Well now we're cooking with gas. It is that "I/O line passing" mode that I wrongly assumed was present in Series 2. Dammit. That's why I couldn't find ANY examples of what I wanted to do that didn't include an Arduino on one end or the other (but obviously doesn't need to be BOTH, at least).

I'll test that broadcast/coordinator ID chat again soon. I assumed it was going to work and was a bit surprised when it didn't, but didn't dig further. The only settings that had been touched were PAN ID and the Destination addresses, but maybe I screwed something up there and just didn't notice.

I wasn't trusting the pinouts of the Series1 articles in any way, just using them as a guide. I know I connected power/ground correctly from my 2xAA battery pack.

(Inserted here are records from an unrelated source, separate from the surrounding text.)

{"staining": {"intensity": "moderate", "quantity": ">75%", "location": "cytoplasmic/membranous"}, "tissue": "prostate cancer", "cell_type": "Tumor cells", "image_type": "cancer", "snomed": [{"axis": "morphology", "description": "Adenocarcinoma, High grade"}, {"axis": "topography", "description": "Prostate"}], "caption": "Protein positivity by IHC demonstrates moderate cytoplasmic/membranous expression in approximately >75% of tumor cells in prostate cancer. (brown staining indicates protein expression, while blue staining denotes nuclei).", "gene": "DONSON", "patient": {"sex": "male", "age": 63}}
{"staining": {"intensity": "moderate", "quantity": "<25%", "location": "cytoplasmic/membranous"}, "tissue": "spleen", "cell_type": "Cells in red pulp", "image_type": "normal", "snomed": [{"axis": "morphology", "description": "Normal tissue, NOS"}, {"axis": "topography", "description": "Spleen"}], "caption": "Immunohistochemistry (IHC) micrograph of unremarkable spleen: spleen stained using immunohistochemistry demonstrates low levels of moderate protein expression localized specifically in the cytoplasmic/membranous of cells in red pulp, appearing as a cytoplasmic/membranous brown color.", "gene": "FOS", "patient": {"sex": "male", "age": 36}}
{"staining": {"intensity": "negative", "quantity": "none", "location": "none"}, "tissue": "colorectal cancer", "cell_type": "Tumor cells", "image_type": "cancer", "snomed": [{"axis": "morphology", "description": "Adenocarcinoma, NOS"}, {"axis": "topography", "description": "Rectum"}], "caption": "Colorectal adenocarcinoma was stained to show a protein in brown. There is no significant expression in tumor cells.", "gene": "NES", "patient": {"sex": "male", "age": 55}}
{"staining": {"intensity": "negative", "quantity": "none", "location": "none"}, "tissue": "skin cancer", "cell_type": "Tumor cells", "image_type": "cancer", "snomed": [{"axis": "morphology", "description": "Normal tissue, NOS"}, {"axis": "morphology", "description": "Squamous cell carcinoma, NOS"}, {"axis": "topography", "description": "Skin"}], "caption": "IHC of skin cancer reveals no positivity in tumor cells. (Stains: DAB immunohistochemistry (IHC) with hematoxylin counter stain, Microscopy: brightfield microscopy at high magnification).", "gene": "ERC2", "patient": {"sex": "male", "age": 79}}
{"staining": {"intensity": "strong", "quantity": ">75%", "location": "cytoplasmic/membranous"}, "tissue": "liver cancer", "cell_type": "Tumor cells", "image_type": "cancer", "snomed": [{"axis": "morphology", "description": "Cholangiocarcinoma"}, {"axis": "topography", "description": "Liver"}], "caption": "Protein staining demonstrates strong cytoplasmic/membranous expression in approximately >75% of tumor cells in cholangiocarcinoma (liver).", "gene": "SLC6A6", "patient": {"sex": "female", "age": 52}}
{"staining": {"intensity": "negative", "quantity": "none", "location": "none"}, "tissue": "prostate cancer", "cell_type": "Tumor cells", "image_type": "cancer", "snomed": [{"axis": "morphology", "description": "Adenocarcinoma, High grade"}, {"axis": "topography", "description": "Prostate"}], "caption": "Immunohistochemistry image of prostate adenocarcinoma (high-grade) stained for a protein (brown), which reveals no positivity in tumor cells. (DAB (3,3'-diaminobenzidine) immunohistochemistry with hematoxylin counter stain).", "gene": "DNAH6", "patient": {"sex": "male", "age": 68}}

The only other thing I connected was on one of them a switch that was pulling an input pin to ground (DIO pin 0 configured as a digital input) and on the other DIO pin 0 was connected to the long leg of an LED with the other end connected to ground and it was configured as "digital output HIGH". I assumed the HIGH/LOW part was just what state to put it in as bootup and that from then it would flip it however it was told to. (And I was using two Sparkfun breakout boards, which have the pinouts labeled where you can see it easily over the breadboard.)

Given that, I can't see how I could have hosed them. I would think it would be especially odd to hose them such that they both APPEARED to work fine as far as XCTU was concerned but simply wouldn't talk over the radio. I would have assumed total annihilation, or just for the input/output pin itself to quit working. But obviously with these things anything is possible, I guess.

So my application is pretty simple. I'd like to make a long range gate trigger. I could probably drop back and punt to Series1 devices, but I was hoping to use Series2 in case I need to put a router in to extend my range. I own a lot of property BEFORE you get to the gate I want to trigger (which only needs to close a relay on the receiving side, so that's dead simple), so I could get a router further out. Basically the gate is SLOW and I'm impatient. I can actually open the stupid thing with my cellphone already, but that's not reliable due to cell coverage in the area.

And I was HOPING to do it without an Arduino in the mix, since it's really a simple button press on one end to flip a relay on the other. I'm guessing I can still do it, but it sounds like it's a good bit more involved using Series 2, and may be easier to just add the Arduino on the receiving end (I do want to have multiple senders and was planning to add the encryption layer for security).